For what it is worth, this film by Canadian filmmaker Atom Egoyan is based on a 2004 French-Spanish film called NATHALIE, which has been called a “pretentious character study,” but which I have not seen.
CHLOE kept me guessing right up until, oh, about the halfway point when I figured out what was going on, and then I lost interest.
I’m Dan Culberson and this is “Hotshots.”

“The Ghost Writer” Full of Ominous Surprises
Mar 25th
“Full of Ominous Surprises”
“Hotshots” looks at a movie!
THE GHOST WRITER is a political thriller of the first order with a contemporary subject and characters designed to make the audience identify them with real people in international politics.
Roman Polanski received the award for best director at the 2010 Berlin Film Festival for this film, which is as good as-if not better than-his 1968 Rosemary’s Baby and the 1974 Chinatown.
The story begins with a ferryboat crossing from an island off Massachusetts to the mainland, but when it arrives, one automobile is left on the boat and no one claims it.
Then when a man’s body is found washed up on the shore of the island, the authorities determine it was either a suicide or an accident.
The man was the ghost writer of the memoirs of Adam Lang, a former prime minister of Great Britain who lives in a mansion on the island.
However, the publisher of the book has invested $10 million on the manuscript, and so another ghost writer is hired for $250,000 to finish the book and deliver it in a month.
The new ghost writer is played by Ewan McGregor, and when he expresses some concern about the death of the first writer, his agent says, “Accident, suicide, who cares? It was the book that killed him.”

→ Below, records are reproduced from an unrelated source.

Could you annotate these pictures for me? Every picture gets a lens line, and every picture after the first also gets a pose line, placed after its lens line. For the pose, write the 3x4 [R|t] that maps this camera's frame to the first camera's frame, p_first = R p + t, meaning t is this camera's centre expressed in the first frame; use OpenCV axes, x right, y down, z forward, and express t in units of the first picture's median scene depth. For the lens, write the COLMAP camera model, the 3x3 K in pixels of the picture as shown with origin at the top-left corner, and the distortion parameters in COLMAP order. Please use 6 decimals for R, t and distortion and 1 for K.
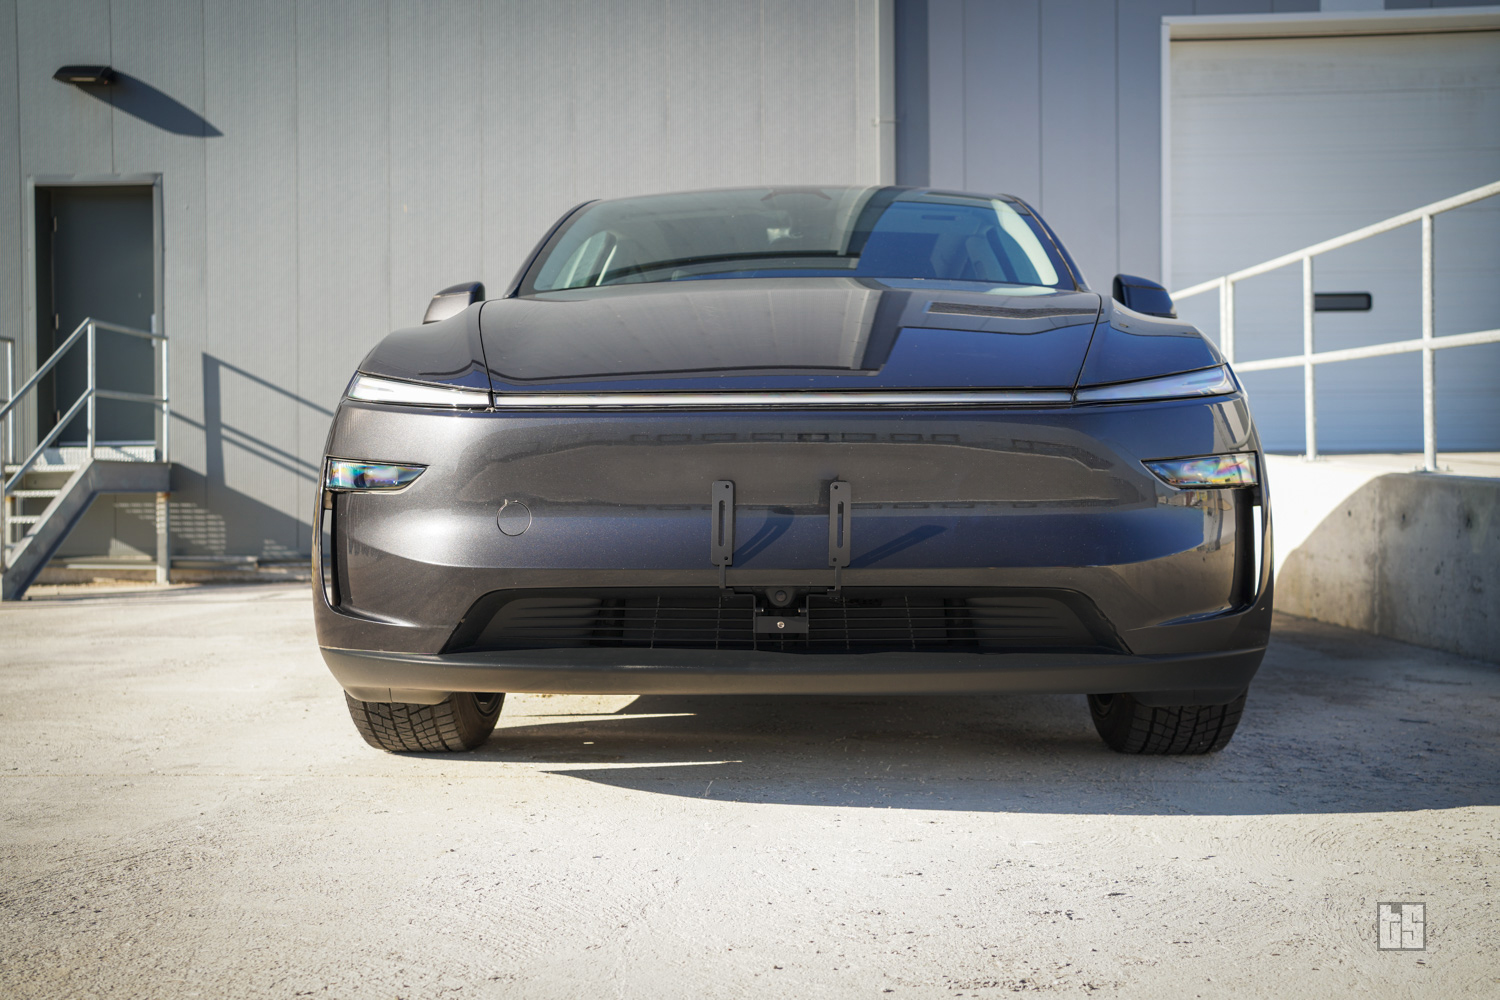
lens RADIAL K [[1714.8, 0, 750.0], [0, 1714.8, 500.0], [0, 0, 1]] dist [-0.016669, 0.049900]
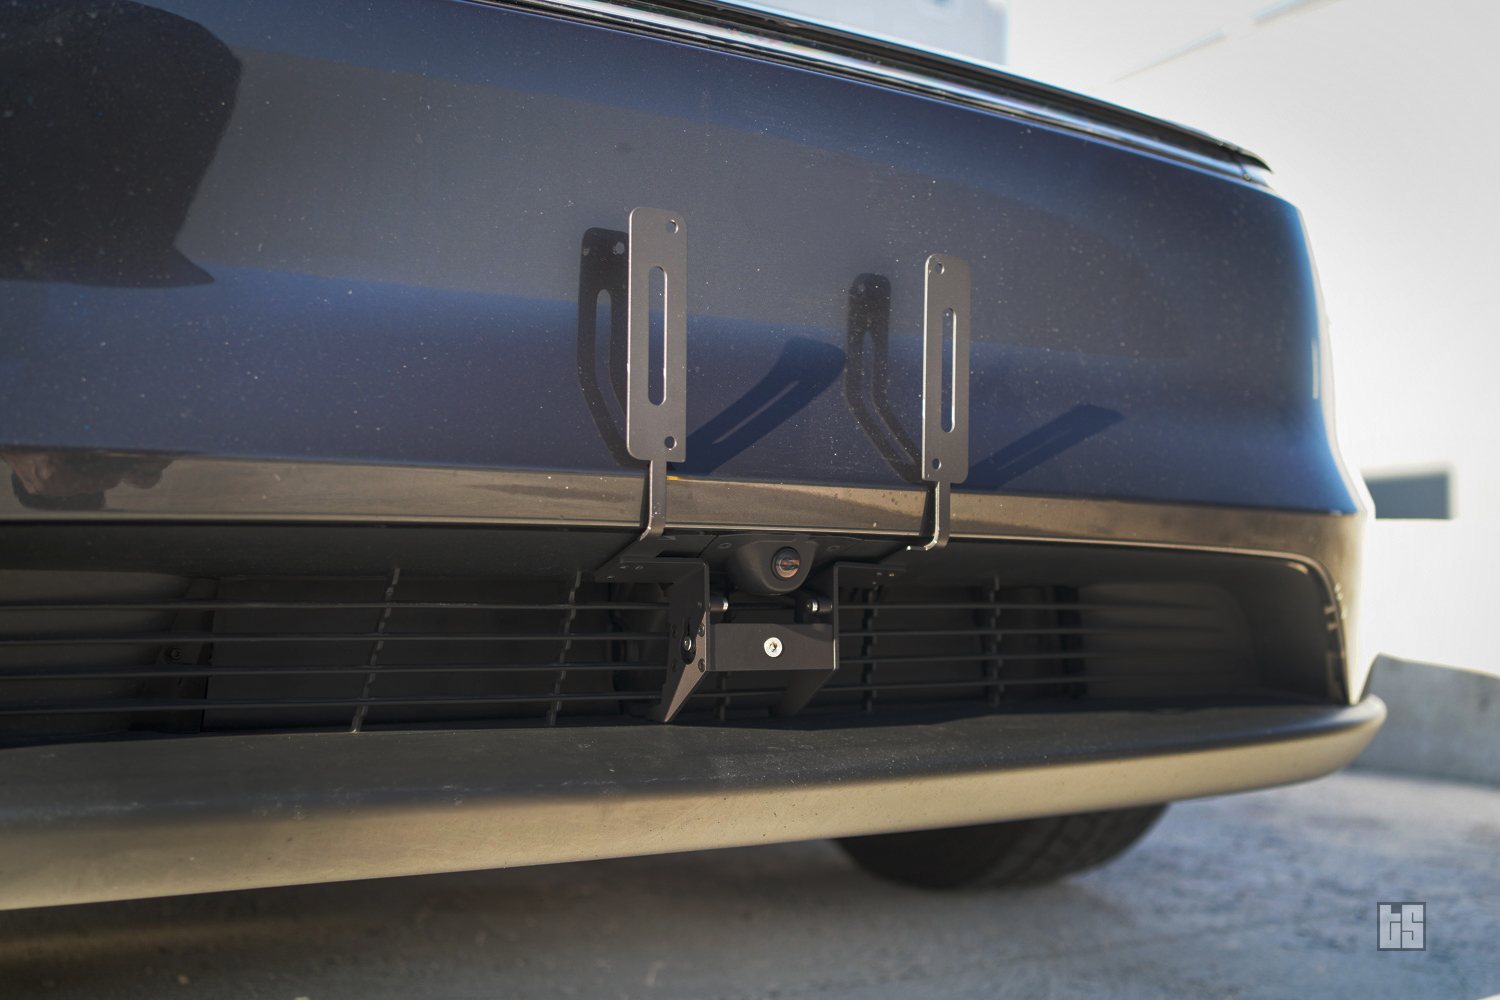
lens RADIAL K [[1714.8, 0, 750.0], [0, 1714.8, 500.0], [0, 0, 1]] dist [-0.016669, 0.049900]
pose [[0.801265, 0.040843, 0.596914, -0.193391], [-0.017094, 0.998823, -0.045396, 0.058657], [-0.598066, 0.026170, 0.801020, 0.723302]]
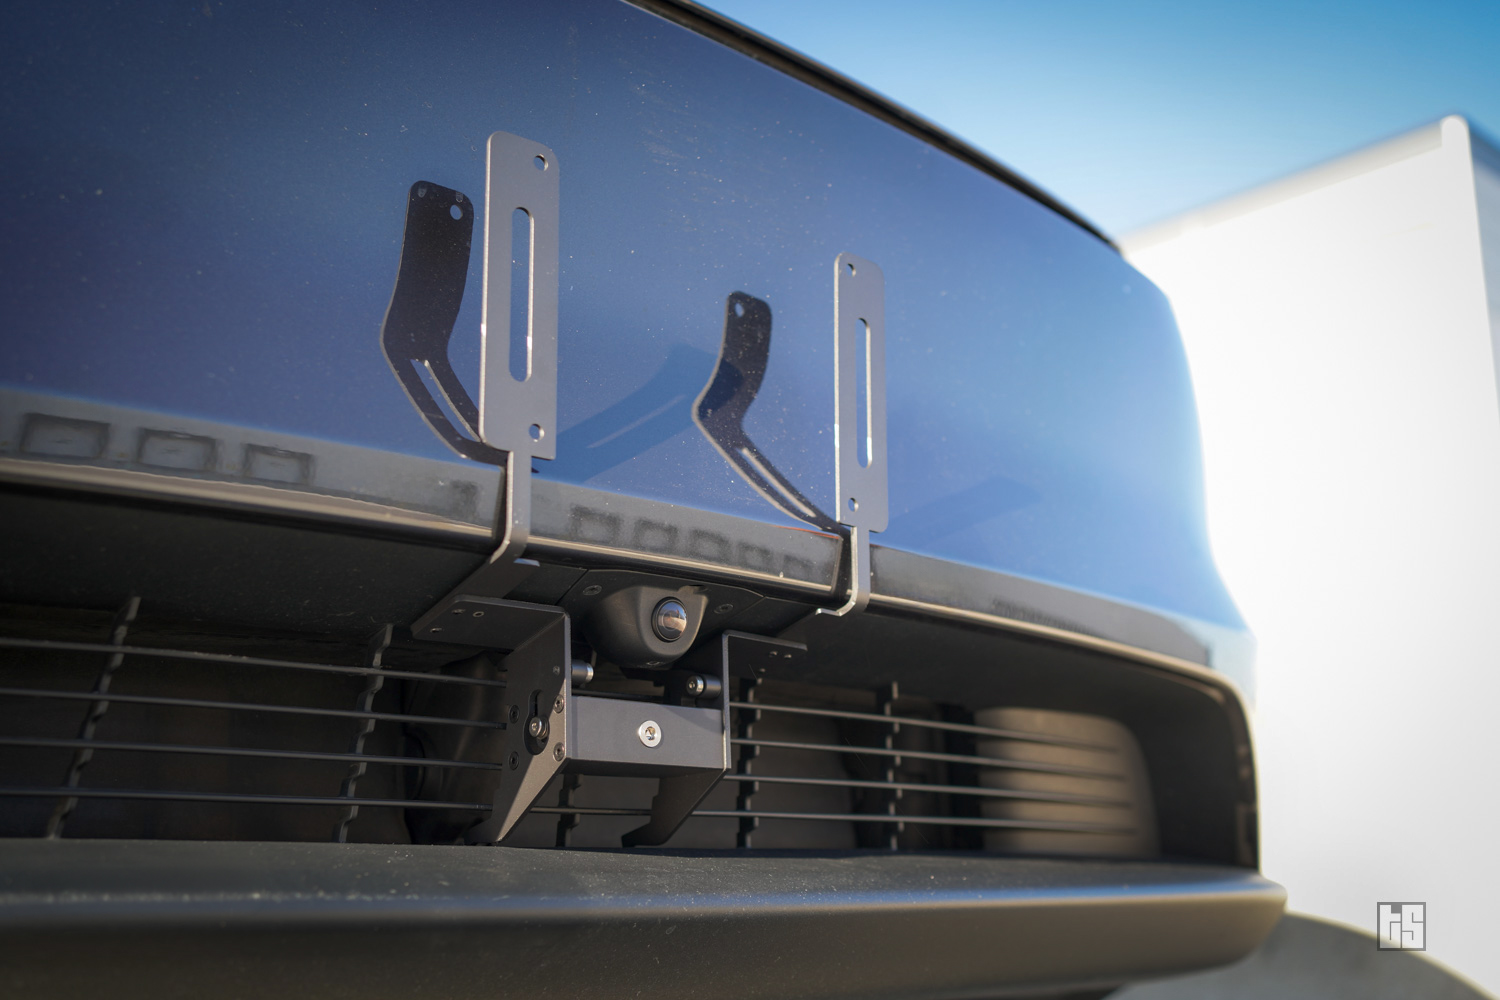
lens RADIAL K [[1714.8, 0, 750.0], [0, 1714.8, 500.0], [0, 0, 1]] dist [-0.016669, 0.049900]
pose [[0.658206, 0.186660, 0.729331, -0.166718], [0.001229, 0.968507, -0.248982, 0.102526], [-0.752837, 0.164778, 0.637248, 0.816662]]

McGregor arrives at the prime minister’s estate, which is under tight security, and is shown the manuscript, which cannot be removed or copied. After examining it, he proclaims that all the words are there, but just in the wrong order.
Then Lang himself shows up at the estate. He is played by Pierce Brosnan, and McGregor interviews him to learn some interesting details about his life, such as why he got into politics in the first place, especially since he had seemed to be more interested in acting while at college.
A media circus suddenly erupts when Lang is accused of handing over prisoners to the CIA for torture when he was prime minister, and now the publisher wants the finished manuscript in two weeks.
Not only that, but the ghost writer’s hotel room was searched while he was away, he suddenly encounters suspicious people, and he has to move onto the estate, where he is put in the first ghost writer’s room.
THE GHOST WRITER is full of ominous surprises.